** Opening Data excerpts block **
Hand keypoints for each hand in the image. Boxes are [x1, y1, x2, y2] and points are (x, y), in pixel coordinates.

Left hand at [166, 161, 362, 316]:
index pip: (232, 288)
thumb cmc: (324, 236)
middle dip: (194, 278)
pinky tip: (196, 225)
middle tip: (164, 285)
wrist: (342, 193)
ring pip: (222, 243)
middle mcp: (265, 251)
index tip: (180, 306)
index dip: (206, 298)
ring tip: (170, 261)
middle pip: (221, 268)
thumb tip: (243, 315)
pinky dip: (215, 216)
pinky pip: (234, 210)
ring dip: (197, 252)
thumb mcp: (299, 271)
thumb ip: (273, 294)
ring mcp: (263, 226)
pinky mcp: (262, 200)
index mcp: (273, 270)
** Closing Data excerpts block **
** Opening Data excerpts block **
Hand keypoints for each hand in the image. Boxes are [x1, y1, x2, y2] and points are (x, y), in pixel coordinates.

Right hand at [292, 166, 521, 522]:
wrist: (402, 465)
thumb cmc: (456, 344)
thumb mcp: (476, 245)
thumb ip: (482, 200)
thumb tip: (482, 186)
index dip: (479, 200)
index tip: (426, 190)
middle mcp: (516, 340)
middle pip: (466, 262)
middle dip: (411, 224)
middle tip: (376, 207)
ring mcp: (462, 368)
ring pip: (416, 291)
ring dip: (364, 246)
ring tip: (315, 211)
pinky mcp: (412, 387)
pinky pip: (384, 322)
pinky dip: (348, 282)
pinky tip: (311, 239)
** Closing Data excerpts block **
> _Instructions to follow_
Beginning at the line with "ring dip: (364, 246)" and ending at the line with "pinky tip: (311, 239)", reproduce each line of the data above exactly, and add no other lines.

> _Exercise answer_
ring dip: (364, 246)
ring tip: (315, 211)
pinky mcp: (412, 387)
pinky pip: (384, 322)
pinky dip: (348, 282)
pinky tip: (311, 239)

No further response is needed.